2016 Annual Meeting: http://www.aaoms.org/meetings-exhibitions/annual-meeting/98th-annual-meeting/

Maximum Quantity of Bone Available for Harvest From Anterior Iliac Crest, Posterior Iliac Crest and Proximal Tibia Using a Standardized Surgical Approach: A Cadaveric Study

Thomas Burk DMD Dallas, TX, USA
Jorge Del Valle DMD Dallas, TX, USA
Richard A. Finn DDS Hutchins, TX, USA
Gregory Lohr DDS Dallas, TX, USA
Purpose: The three most common sites for obtaining autogenous bone grafts are the anterior iliac crest (AIC), posterior iliac crest (PIC) and proximal tibia (PT). Previously cited volumes of uncompressed bone from these sites are: 25-40 cc cancellous bone from the PT, 50 cc corticocancellous bone from the AIC, and 100-125 cc corticocancellous bone from the PIC. Based upon literature review and the authors' experience, the amount of bone harvested appears to be significantly less than previously reported. The purpose of this study was to determine the maximum amount of corticocancellous bone that can be harvested from the AIC, PIC and PT when using a standardized approach.

Methods: Cortical and cancellous bone from the AIC, PIC and PT was harvested from 44 cadavers (average age 80.5 years, 19 females, 25 males) using techniques from literature review. For the AIC, a medial approach was utilized with osteotomies beginning 2 cm posterior to ASIS and extending posteriorly until the ilium narrowed and bone became monocortical. For the PIC, a lateral approach was used with osteotomies beginning 2 cm superior to PSIS and extending anteriorly until bone became monocortical.

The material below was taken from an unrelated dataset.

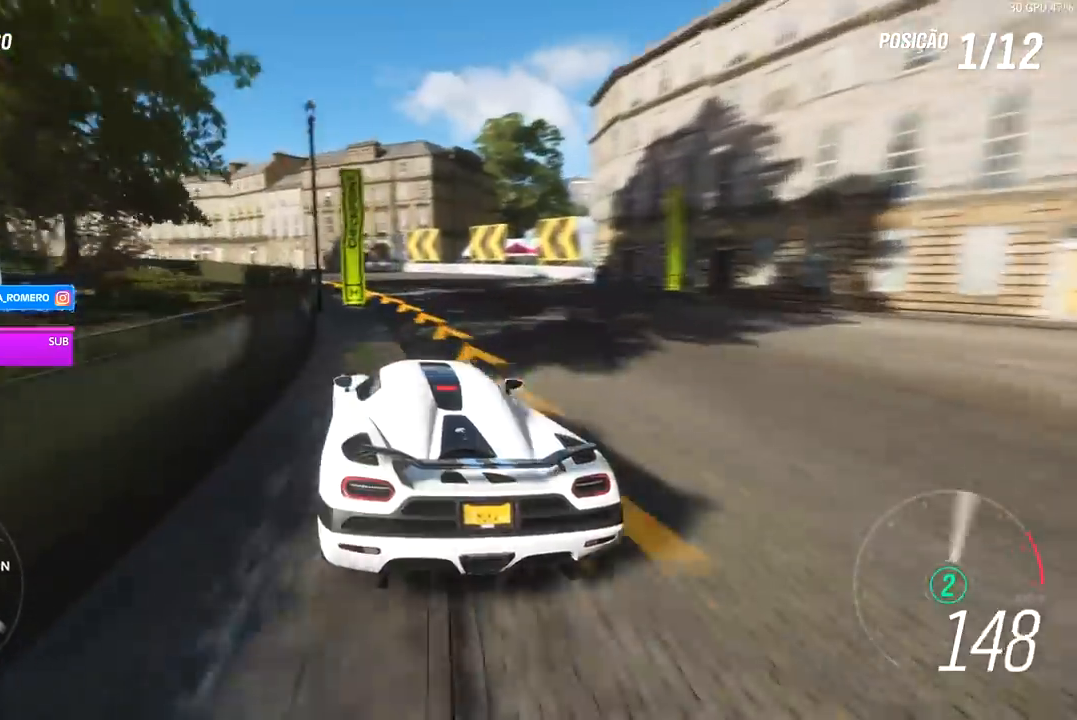
{"buttons": ["R2"], "left_stick": "down-left", "right_stick": "center", "events": [[33, "L2", "up"], [400, "R2", "down"]]}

The inferior extent of the osteotomies for both the AIC and PIC grafts was 5 cm or monocortical bone. 1 cm strips were obtained from 1 cm posterior to the ASIS and 1 cm anterior to the PSIS as this specimen represents the extent used by some authors for larger harvests. For the PT, a 1.5 cm diameter circular osteotomy was placed over Gerdy’s tubercle. The cortical window and cancellous bone was harvested within the cavity up to 2cm from the tibial plateau. The maximum amount of bone was harvested for each graft site. Uncompressed and compressed corticocancellous bone volumes were measured by water volume displacement.  Maximal palmar pressure was utilized to obtain compressed volumes with removal of fat, air and debris.

Results: 42 AIC corticocancellous grafts provided an uncompressed average of 26.29 +/- 8.41 cc and a compressed average of 20.58 +/- 6.92 cc total (large segment + 1 cm segment). 33 PIC grafts yielded an average of 33.82 +/- 8.19 cc uncompressed bone and 24.11 +/- 6.04 cc compressed total (large segment + 1 cm segment). 38 PT samples provided an average of 18.11 +/- 1.69 cc uncompressed, 9.03 +/- 1.09 cc compressed.

No statistically significant correlations were found between bone compressed volume amounts and BMI or age. There were correlations between compressed bone volume amounts for all sites (p<0.03) except for PT and PIC Compressed (Anterior, p=0.0682). No statistically significant association was found between bone quantity and medical comorbidity for all of the cadaver sites. Male graft sites produced more uncompressed bone than females for AIC Main and PIC Main and more compressed bone for the AIC main and PT segments (p<0.01). Comparing data within the same subjects, the average rank in terms of bone volume per site showed the PIC yielded the most and PT produced the least compressed and uncompressed bone.

 Conclusions: Results from this study reveal that the PIC has a higher availability of corticocancellous bone than the AIC and PT when obtaining the maximal amount of bone using a standardized approach. The maximum volume of attainable bone from the AIC, PIC and PT were all lower than commonly cited volumes in the literature. 

1. Engelstad ME1, Morse T. Anterior iliac crest, posterior iliac crest, and proximal tibia donor sites: a comparison of cancellous bone volumes in fresh cadavers. J Oral Maxillofac Surg. 2010 Dec;68(12):3015-21. 

2. Zouhary KJ. Bone graft harvesting from distant sites: concepts and techniques. Oral Maxillofac Surg Clin North Am. 2010 Aug;22(3):301-16.